I am grateful for a question posted today by Carsten Jasner in response to an earlier post of mine – Seat belts again. It has prompted another look at the data:
Very interesting! But when the number of car occupant deaths increases while the number of all road user deaths decreases how can the number of pedestrians and cyclists [deaths] also increase?
Figure 1, all road accident deaths (excluding motor cyclists), shows that a well-established downward trend was interrupted (by the seat belt law?) and replaced by a slightly rising plateau. After the seat belt law (arrow) total deaths did not fall below the 1983 level until 1991.
Figure 1
(Source of statistics: http://www2.dft.gov.uk/adobepdf/162469/221412/221549/227755/rrcgb2009.pdf)

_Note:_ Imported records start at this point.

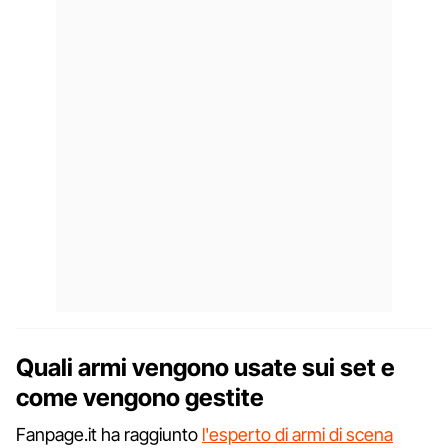
Quali armi vengono usate sui set e
come vengono gestite
Fanpage.it ha raggiunto
l'esperto di armi di scena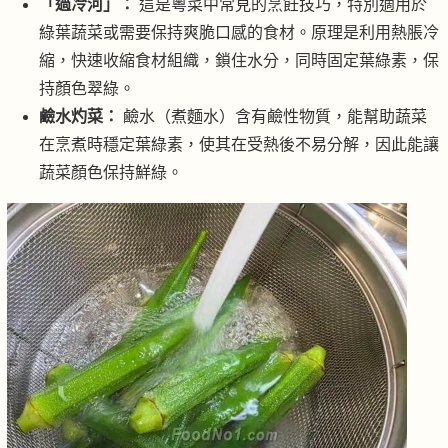
「過冷河」：
這是粵菜中常見的烹飪技巧，特別適用於
綠葉蔬菜或需要保持爽脆口感的食材。原理是利用熱脹冷
縮，快速收縮食材組織，鎖住水分，同時固定葉綠素，保
持顏色翠綠。
鹼水灼菜：
鹼水（煮麵水）含有鹼性物質，能幫助蔬菜
在烹煮時穩定葉綠素，使其在受熱後不易分解，因此能讓
蔬菜顏色保持鮮綠。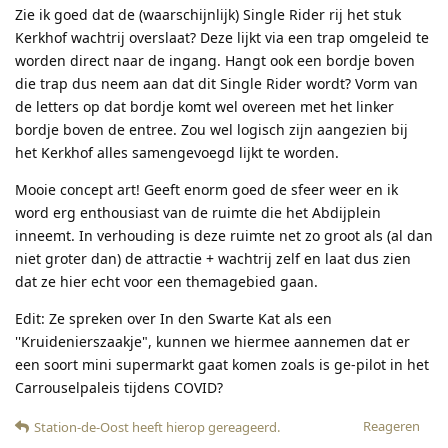
Zie ik goed dat de (waarschijnlijk) Single Rider rij het stuk
Kerkhof wachtrij overslaat? Deze lijkt via een trap omgeleid te
worden direct naar de ingang. Hangt ook een bordje boven
die trap dus neem aan dat dit Single Rider wordt? Vorm van
de letters op dat bordje komt wel overeen met het linker
bordje boven de entree. Zou wel logisch zijn aangezien bij
het Kerkhof alles samengevoegd lijkt te worden.
Mooie concept art! Geeft enorm goed de sfeer weer en ik
word erg enthousiast van de ruimte die het Abdijplein
inneemt. In verhouding is deze ruimte net zo groot als (al dan
niet groter dan) de attractie + wachtrij zelf en laat dus zien
dat ze hier echt voor een themagebied gaan.
Edit: Ze spreken over In den Swarte Kat als een
''Kruidenierszaakje", kunnen we hiermee aannemen dat er
een soort mini supermarkt gaat komen zoals is ge-pilot in het
Carrouselpaleis tijdens COVID?
Reageren
Station-de-Oost
heeft hierop gereageerd
.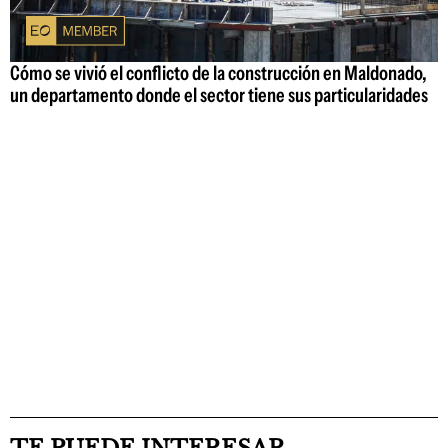
Cómo se vivió el conflicto de la construcción en Maldonado,
un departamento donde el sector tiene sus particularidades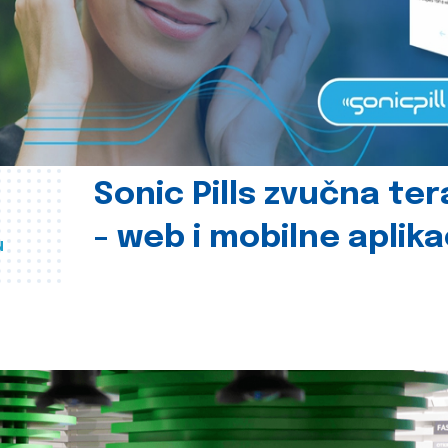
Sonic Pills zvučna ter
- web i mobilne aplika
u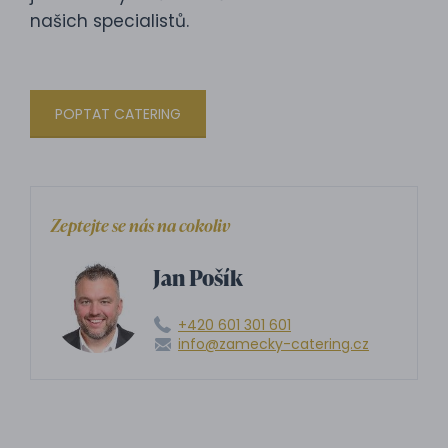
našich specialistů.
POPTAT CATERING
Zeptejte se nás na cokoliv
Jan Pošík
+420 601 301 601
info@zamecky-catering.cz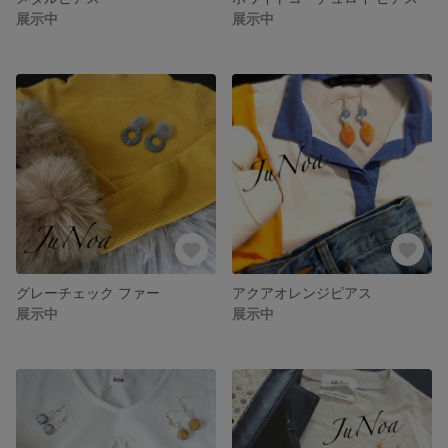
展示中
展示中
グレーチェック ファー
アクアオレンジピアス
展示中
展示中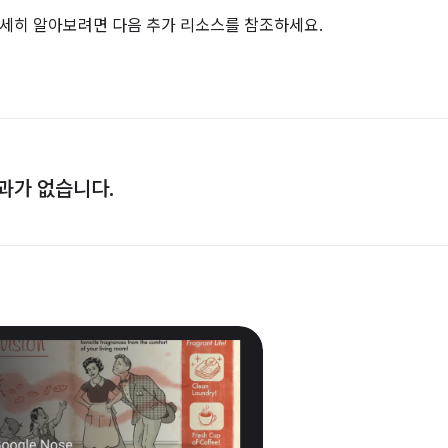
를 자세히 알아보려면 다음 추가 리소스를 참조하세요.
과가 없습니다.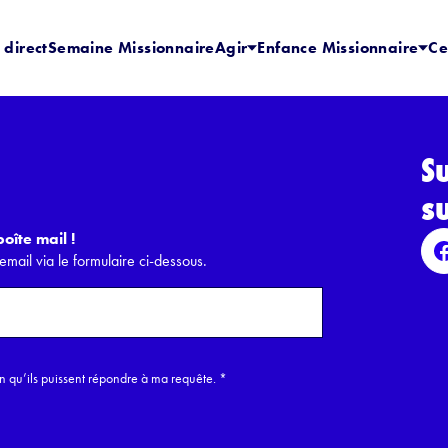
 direct
Semaine Missionnaire
Agir
Enfance Missionnaire
Ce
S
s
oîte mail !
email via le formulaire ci-dessous.
in qu’ils puissent répondre à ma requête.
*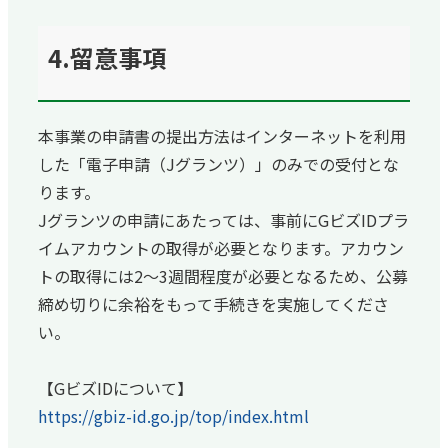
4.留意事項
本事業の申請書の提出方法はインターネットを利用
した「電子申請（Jグランツ）」のみでの受付とな
ります。
Jグランツの申請にあたっては、事前にGビズIDプラ
イムアカウントの取得が必要となります。アカウン
トの取得には2～3週間程度が必要となるため、公募
締め切りに余裕をもって手続きを実施してくださ
い。
【GビズIDについて】
https://gbiz-id.go.jp/top/index.html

For many decades, as car ownership increased in Britain the number of people moving about in cars also increased while the numbers moving about on feet or bicycles, and exposed to the risk of road accidents, fell sharply. Part of the decline in walking and cycling can be explained by the shift to car travel; another part by the fact, that as the volume of metal in motion increased, children were withdrawn from the threat, while vulnerable adults, especially cyclists, withdrew themselves. Figure 2 shows a dramatic decline since 1930 in the ratio of pedestrians and cyclists killed to car occupants killed – from 5.95 in 1935 to 0.47 in 2006.
Figure 2
Figure 3 zooms in on more recent years. Between 1970 and 1982 the ratio dropped from 0.96 to 0.81. In 1983, the first year of the seat belt law, the ratio jumped sharply to 1.00, before resuming its historic downward trend, but it did not drop below 0.81 until 1989. This sharp jump is of course exactly what one would expect in the light of the decrease in car occupant deaths and increase in pedestrian and cycling deaths coinciding with the seat belt law noted earlier. The step change in the trend suggests that each year since 1983 the seat belt law continues to deserve credit for the deaths of vulnerable road users, who but for the law would still be with us.